これは行動経済学の基礎になるプロスペクト理論です。

kabuhudousan.hatenablog.com

衣食住の上質さにこだわっていた人は、そのこだわりを棄てなければならないのは、体の一部が欠落したかのような喪失感があります。  

自分の大切ななにかが欠落していくような痛みは、知らず知らずのうちに心をささくれ立たせ、世の中が全体的にギスギスしていくようになります。

自分が欠損しているのに、なんの欠落もなく「のほほん」と生きている人間をみると、それだけで暗い感情が湧き上がってくるわけです。

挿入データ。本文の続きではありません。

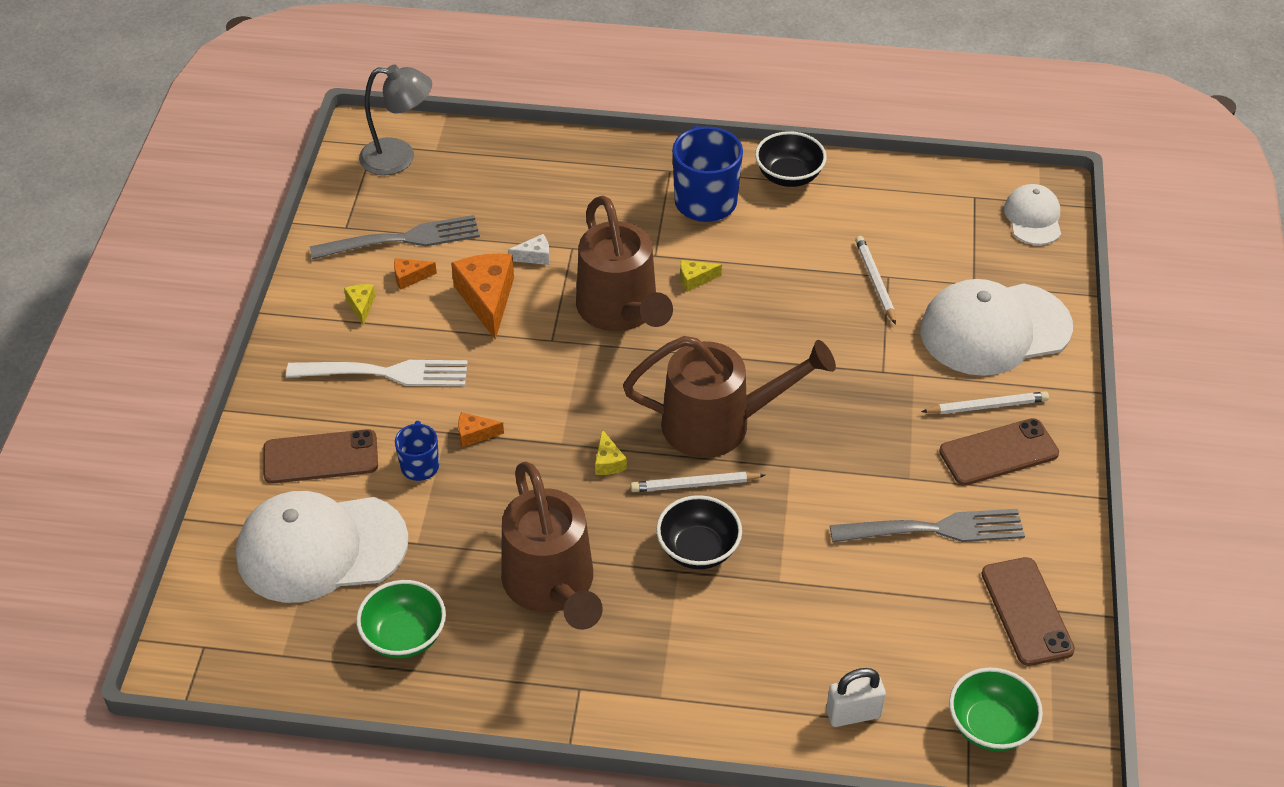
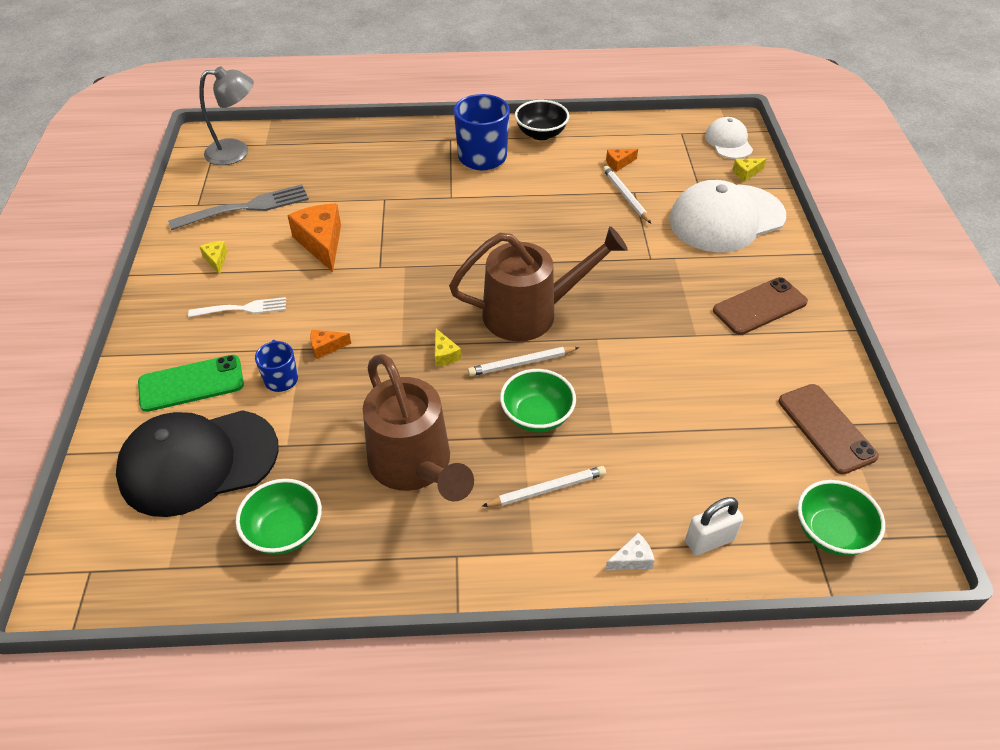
camera: 10 degrees left, 0 degrees up
white cap [236,491,409,603] -> black cap [116,410,279,517]
brown phone [263,429,378,484] -> green phone [138,355,244,412]
white fork [286,360,468,386] -> white fork [188,297,286,317], size x0.62
orange cheese [394,258,437,290] -> orange cheese moved to [606,149,638,172]
white cheese [508,234,550,265] -> white cheese moved to [605,533,655,571]
brown watering can [576,196,673,331] -> none
black bowl [656,495,742,569] -> green bowl [500,369,576,432]
yellow cheese [680,260,722,292] -> yellow cheese moved to [733,158,766,182]
grey fork [830,509,1025,542] -> none
white pencil [921,391,1049,414] -> white pencil moved to [482,466,606,507]

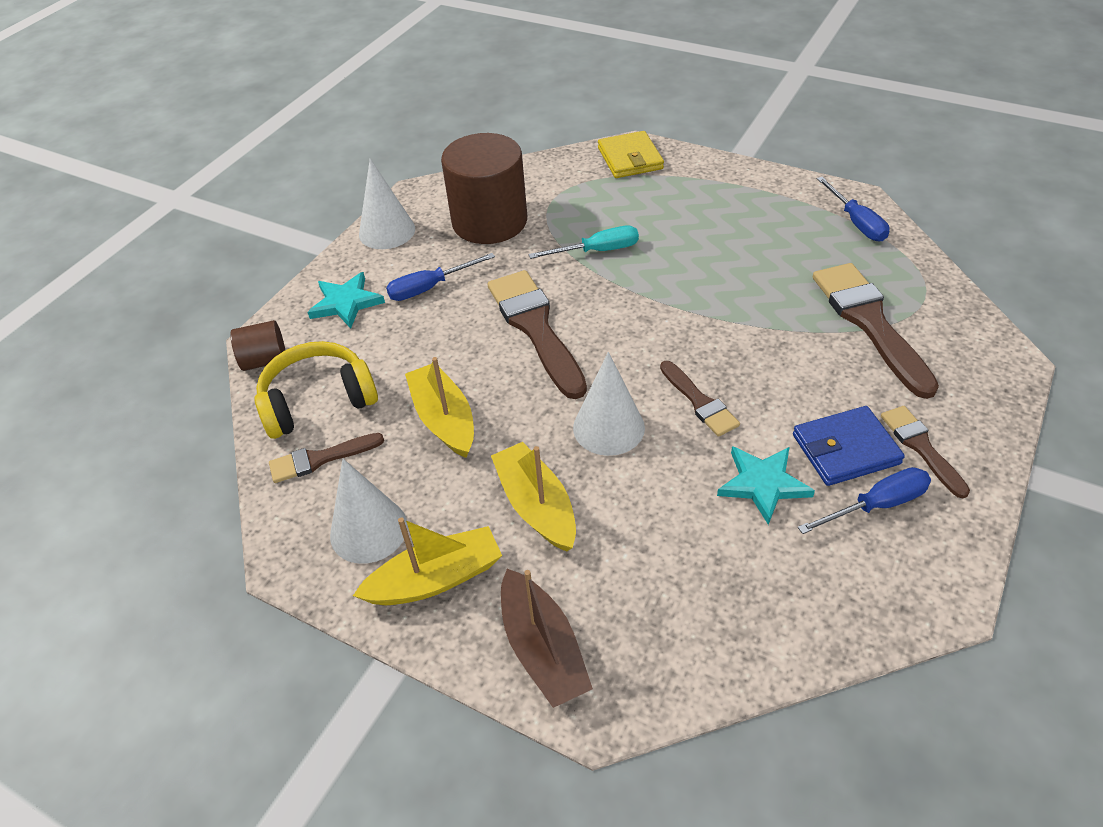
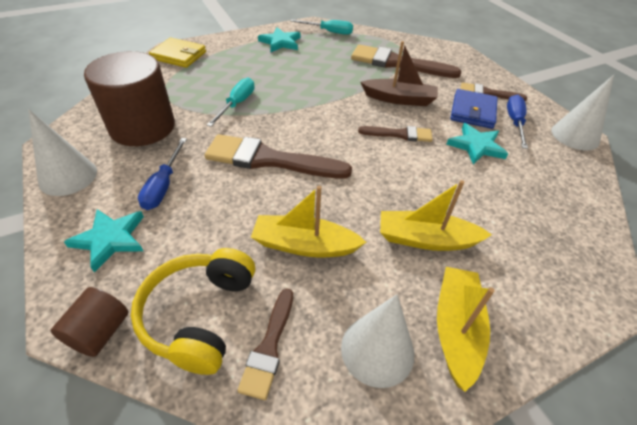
camera: 60 degrees left, 0 degrees up
brown boat [501,569,593,708] -> brown boat moved to [361,41,438,106]
white cone [573,352,645,456] -> white cone moved to [552,75,614,150]
blue screwdriver [817,177,889,241] -> turquoise screwdriver [290,19,353,35]
none -> turquoise star [258,27,301,52]

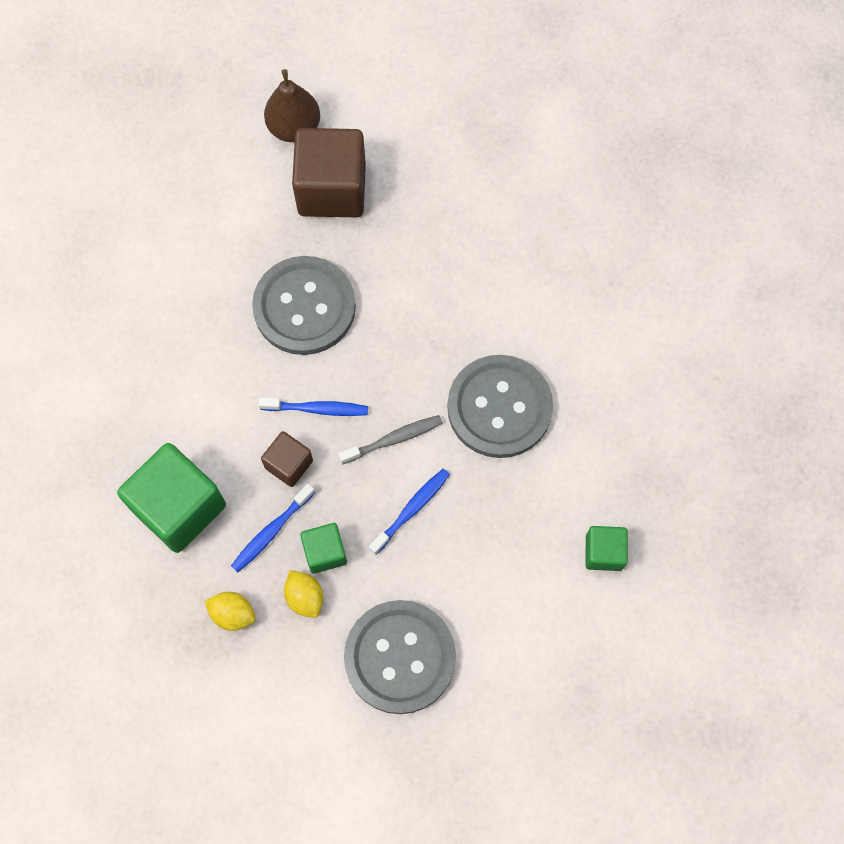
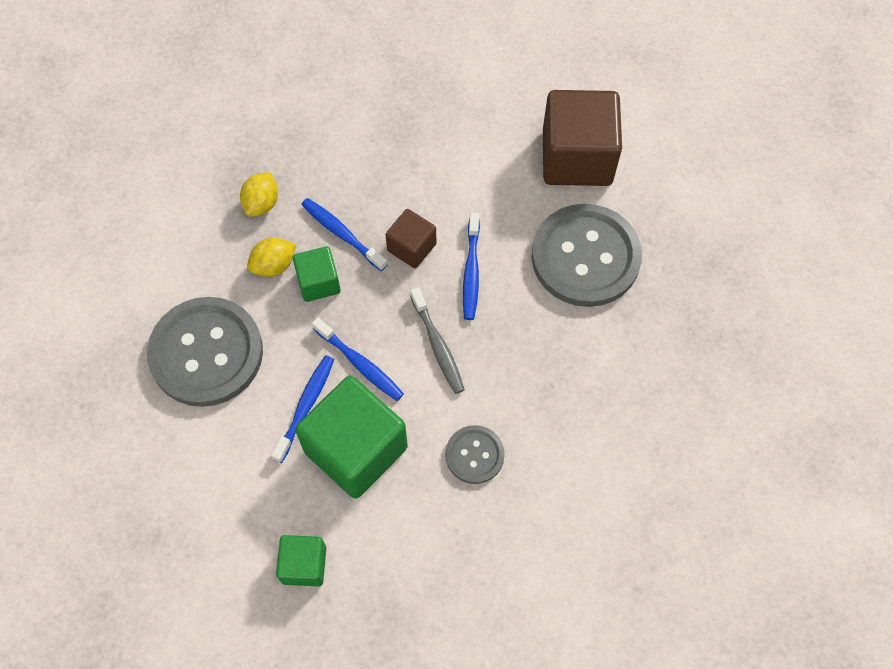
camera: 90 degrees right, 5 degrees down
green cube [117,443,226,553] -> green cube moved to [295,376,408,498]
brown pear [264,69,320,142] -> none
brown cube [292,128,366,217] -> brown cube moved to [543,90,622,186]
grey button [447,355,553,458] -> grey button [445,425,505,484], size x0.50
none -> blue toothbrush [271,355,334,463]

誰もが自分の倫理性や社会適応度にこだわりながら、倫理的でない者や不当な金儲けをしている者に対する激しい嫌悪感や懲罰意識を持ち、実社会でもネットでも「炎上」が続発していることは、おそらく偶然ではないでしょう。 

 

 

暗い未来ばかりを予感させる「スタグフレーション」の時代は、しかし他方で大きな社会変革の可能性を持っている側面もあります。

スタグフレーション」はすなわち「成長を失う社会」が出現するものでもあるため、旧来的な価値観のまま能力主義的な序列化構造と自己責任論をいくら擁護しても、かつてほど「勝利者としてのうまみ」が得られなくなっていきます。

能力主義が人びとにこれまでのようなメリットを提供できなくなれば、だれもが別の形で幸福を模索することを余儀なくされるでしょう。  

本当の意味で「多様な生き方」が問われるのはこれからかもしれません。  

これまでの時代に見出されてきた「多様性」「新しい生き方」はいずれも最終的には経済的優位性・経済的合理性をどうしても意識しなければなりませんでした。

しかし「スタグフレーション」により、能力主義的な序列化と経済優位性をベースとしていない、本当の意味で多様な幸福を見つけ出す営みを、否応なしに要求されていく時代になります。

殺伐とした自衛の時代の果てに、カネだけをひたすらに防衛することに人生を費やしてきたことへのむなしさがやってくるでしょう。  

いったい何のために生きるのか?カネを稼ぎ、それを守るために生きるのか?   

その問いから逃げられなくなります。本当の「幸福」を見出せるとしたら、そのときかもしれません。